▸ Source document
Re: GBrowse Custom Track Upload Timeout

Timothy Parnell
Hi Brad,

Yes, for files with seqfeatures (bed, gff, etc) they are loaded into a Bio::DB::Seqfeature::Store database, usually using a SQLite backend. Other files (wig, etc) will get handled with the appropriate adaptor. A track configuration is written for the new data, and stored in the users upload directory under datasource and unique user id.

You can take a look at Bio::Graphics::Browser2::DataLoader to see how it works. Be prepared to mentally parse all the code in your head; it’s poorly documented, but at least reasonably thought out.

It sounds like you may want to do your heavy processing offline (not through CGI script), and just upload results to GBrowse through normal channels.

You could look at the GBrowse REST API, which controls GBrowse through URL commands. I don’t know if there is one to upload files; there probably is, just don’t know it. It would be best to use that mechanism or whatever mechanism the plugin uses to add data tracks.

On Mar 12, 2014, at 12:36 PM, Brad Covey <[hidden email]<mailto:[hidden email]>> wrote:

Hey Tim,

Thanks for the quick reply. Good catch on the FastCGI, I had forgotten about it when I was setting up the browser instance.

I tried playing with gbrowse's global timeout a little bit but I still saw the same error after roughly the same amount of time. This leads me to believe that it is indeed an Apache timeout I'm wrestling with. I've been told that it isn't a good idea to get rid of Apache's timeout for security reasons. This leaves me looking for another solution.

The software that's producing the output files that are being uploaded is located on the same machine as the GBrowse instance. Back at the start of this project I had looked at manually adding the tracks to the custom tracks sqlite database. I was a bit confused about how the custom tracks were being stored and I couldn't find any documentation talking about it so I decided to feed the files to GBrowse through http instead. Do you have any idea how GBrowse stores data in that database? Is there something like bp_seqfeature_load that I could use to upload to the custom tracks database?

While I'm waiting for an answer I'll dig into GBrowse's source and see if I can find anything.

▸ Directive a
Quote the records from their first line up to and including the line with "Iran) And More.".
The GBrowse thread and the records come from separate sources.

▸ Source records

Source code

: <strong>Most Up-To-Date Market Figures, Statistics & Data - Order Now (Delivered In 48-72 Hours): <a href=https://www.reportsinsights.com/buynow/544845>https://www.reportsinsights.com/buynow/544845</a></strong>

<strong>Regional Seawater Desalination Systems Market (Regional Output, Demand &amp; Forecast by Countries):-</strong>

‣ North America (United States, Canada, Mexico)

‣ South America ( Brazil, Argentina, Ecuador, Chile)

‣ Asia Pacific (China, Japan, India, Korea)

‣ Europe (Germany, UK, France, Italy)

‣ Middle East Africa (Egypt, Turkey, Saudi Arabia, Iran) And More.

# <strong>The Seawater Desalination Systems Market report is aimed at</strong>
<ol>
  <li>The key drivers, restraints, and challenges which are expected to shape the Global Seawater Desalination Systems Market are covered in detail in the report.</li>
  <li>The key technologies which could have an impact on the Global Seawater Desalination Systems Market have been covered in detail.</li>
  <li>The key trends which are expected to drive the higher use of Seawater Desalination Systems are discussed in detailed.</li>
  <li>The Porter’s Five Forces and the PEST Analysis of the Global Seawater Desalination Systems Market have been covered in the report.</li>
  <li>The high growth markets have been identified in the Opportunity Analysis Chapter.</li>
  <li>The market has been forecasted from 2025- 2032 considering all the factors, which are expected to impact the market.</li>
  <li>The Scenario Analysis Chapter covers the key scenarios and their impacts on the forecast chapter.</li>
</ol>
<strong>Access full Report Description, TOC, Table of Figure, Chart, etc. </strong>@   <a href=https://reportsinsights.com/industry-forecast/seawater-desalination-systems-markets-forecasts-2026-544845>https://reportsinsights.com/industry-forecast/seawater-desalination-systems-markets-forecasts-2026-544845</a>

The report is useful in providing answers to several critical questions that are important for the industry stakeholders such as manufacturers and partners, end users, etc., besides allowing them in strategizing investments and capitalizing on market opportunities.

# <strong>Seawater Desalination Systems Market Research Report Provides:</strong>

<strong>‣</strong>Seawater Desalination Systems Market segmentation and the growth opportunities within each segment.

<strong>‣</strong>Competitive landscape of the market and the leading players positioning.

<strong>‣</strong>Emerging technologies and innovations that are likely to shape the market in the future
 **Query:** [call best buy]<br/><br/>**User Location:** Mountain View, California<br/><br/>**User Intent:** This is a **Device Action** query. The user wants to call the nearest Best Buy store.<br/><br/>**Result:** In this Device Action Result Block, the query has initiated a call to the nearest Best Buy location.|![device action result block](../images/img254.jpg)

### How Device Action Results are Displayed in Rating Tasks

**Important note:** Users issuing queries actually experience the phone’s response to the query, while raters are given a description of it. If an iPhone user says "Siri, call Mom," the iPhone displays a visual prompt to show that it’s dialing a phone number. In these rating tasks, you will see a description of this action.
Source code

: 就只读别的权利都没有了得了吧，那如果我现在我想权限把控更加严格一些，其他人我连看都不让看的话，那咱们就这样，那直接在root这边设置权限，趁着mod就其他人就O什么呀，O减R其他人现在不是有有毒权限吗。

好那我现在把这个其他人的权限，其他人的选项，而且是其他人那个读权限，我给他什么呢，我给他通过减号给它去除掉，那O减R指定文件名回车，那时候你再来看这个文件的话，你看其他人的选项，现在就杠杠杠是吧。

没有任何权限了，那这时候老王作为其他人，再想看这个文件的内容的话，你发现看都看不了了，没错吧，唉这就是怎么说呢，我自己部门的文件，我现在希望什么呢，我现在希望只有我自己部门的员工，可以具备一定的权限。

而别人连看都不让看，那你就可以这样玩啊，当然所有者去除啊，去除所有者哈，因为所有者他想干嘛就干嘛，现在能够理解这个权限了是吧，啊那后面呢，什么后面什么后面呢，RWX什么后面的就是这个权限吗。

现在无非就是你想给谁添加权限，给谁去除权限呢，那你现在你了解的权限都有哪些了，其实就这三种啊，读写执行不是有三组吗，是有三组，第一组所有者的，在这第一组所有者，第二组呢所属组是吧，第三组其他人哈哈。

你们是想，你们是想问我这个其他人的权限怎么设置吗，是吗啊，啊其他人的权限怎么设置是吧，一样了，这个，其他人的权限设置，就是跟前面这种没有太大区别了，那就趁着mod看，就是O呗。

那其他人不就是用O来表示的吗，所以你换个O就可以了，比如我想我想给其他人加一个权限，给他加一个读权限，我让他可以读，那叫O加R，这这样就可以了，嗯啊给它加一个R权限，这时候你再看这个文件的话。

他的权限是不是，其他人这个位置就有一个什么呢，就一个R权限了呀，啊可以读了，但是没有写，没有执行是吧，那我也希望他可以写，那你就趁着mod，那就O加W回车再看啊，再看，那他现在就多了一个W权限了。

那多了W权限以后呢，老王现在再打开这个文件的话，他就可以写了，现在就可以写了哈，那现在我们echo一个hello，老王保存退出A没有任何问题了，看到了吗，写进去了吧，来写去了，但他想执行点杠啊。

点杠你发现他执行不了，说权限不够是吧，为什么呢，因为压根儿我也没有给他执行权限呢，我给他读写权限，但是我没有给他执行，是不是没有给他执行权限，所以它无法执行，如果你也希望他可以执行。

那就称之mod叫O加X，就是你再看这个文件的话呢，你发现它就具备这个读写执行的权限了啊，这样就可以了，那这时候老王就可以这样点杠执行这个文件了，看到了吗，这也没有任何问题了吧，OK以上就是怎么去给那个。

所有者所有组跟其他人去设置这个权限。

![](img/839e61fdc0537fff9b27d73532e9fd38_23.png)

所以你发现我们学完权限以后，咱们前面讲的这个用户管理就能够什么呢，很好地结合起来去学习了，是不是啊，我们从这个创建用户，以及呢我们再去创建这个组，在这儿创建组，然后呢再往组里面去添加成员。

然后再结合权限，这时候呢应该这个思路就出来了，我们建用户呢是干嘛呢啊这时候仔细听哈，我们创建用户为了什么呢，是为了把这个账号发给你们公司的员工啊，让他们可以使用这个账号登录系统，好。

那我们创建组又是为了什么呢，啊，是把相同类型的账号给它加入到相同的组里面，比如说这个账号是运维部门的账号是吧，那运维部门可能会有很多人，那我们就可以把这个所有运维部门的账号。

▸ Directive b
Print the GBrowse thread from "On Mar 12, 2014, at" up to and including "the browser instance.".

▸ Output a
Source code

: <strong>Most Up-To-Date Market Figures, Statistics & Data - Order Now (Delivered In 48-72 Hours): <a href=https://www.reportsinsights.com/buynow/544845>https://www.reportsinsights.com/buynow/544845</a></strong>

<strong>Regional Seawater Desalination Systems Market (Regional Output, Demand &amp; Forecast by Countries):-</strong>

‣ North America (United States, Canada, Mexico)

‣ South America ( Brazil, Argentina, Ecuador, Chile)

‣ Asia Pacific (China, Japan, India, Korea)

‣ Europe (Germany, UK, France, Italy)

‣ Middle East Africa (Egypt, Turkey, Saudi Arabia, Iran) And More.

▸ Output b
On Mar 12, 2014, at 12:36 PM, Brad Covey <[hidden email]<mailto:[hidden email]>> wrote:

Hey Tim,

Thanks for the quick reply. Good catch on the FastCGI, I had forgotten about it when I was setting up the browser instance.